— SOURCE PASSAGE —
=== Section Start ===
Why many libertarians get abortion so badly wrong

By Jonathon Van Maren

It is disappointing, but should not be surprising, that the libertarians over at Reason have come out against overturning Roe v. Wade. After all, nothing is free — somebody has to pay for it. In the case of sexual liberties, it is preborn children. Men get sex; women get abortions. That’s how it works.

Earlier this month, Reason published a long column by Elizabeth Nolan Brown detailing a laundry list of reasons that, from her allegedly libertarian point of view, Roe should remain the law of the land. Brown writes her entire essay as if she has never heard the pro-life position before (which she probably hasn’t). To summarize: Human beings have human rights. Human rights begin when the human being begins. Science tells us when a new human life begins. Brown ignores all of this, and pretends that abortion is about a what, rather than a who.

She says that:

Abortion should remain legal because it is more compassionate to kill disabled or special needs children in the womb than to allow them to be born. Brown makes clear that abortion is, in the case of such children, generally more compassionate than adoptions. She doesn’t quite call them “useless eaters,” but she comes close, citing ethicists that believe not killing disabled children in the womb might actually be unethical.

Abortion should remain legal because women could be wrongly convicted (for miscarriage etc.) and doctors could be subject to more government oversight (which, for a certain sort of libertarian, is always a bad thing). This point, of course, is premised on the idea that abortion is either morally neutral or, as per her last point, morally good. There is no recognition of the fact that abortion ends the life of a developing human being.

Abortion should remain legal because banning it would “grow government,” not just with regard to support for disabled children (and more dependents of the state) or oversight of the medical profession, but because laws targeting the distribution of abortion pills could, Brown claims, become “a new war on drugs.” (Yes, if people are buying drugs with the express purpose of poisoning people, then we should do something about that.)

Abortion should remain legal to prevent censorship — specifically with regard to banning information about where to get abortions in states where abortion has become legal. In short, she worries that if preborn children have their right to life (or, to put it a more libertarian way, the right not to be killed) that there would be “less freedom in other realms, too.”
=== Section End ===
— SOURCE MATERIAL —
=== Section Start ===
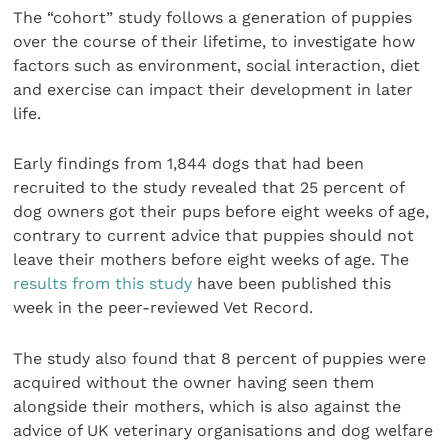
The “cohort” study follows a generation of puppies
over the course of their lifetime, to investigate how
factors such as environment, social interaction, diet
and exercise can impact their development in later
life.
Early findings from 1,844 dogs that had been
recruited to the study revealed that 25 percent of
dog owners got their pups before eight weeks of age,
contrary to current advice that puppies should not
leave their mothers before eight weeks of age. The
results from this study
have been published this
week in the peer-reviewed Vet Record.
The study also found that 8 percent of puppies were
acquired without the owner having seen them
alongside their mothers, which is also against the
advice of UK veterinary organisations and dog welfare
=== Section End ===
— REQUIRED ACTION —
In the article on libertarians and abortion, who wrote the Reason column that argues Roe should remain law?

— FINISHED TASK —
Elizabeth Nolan Brown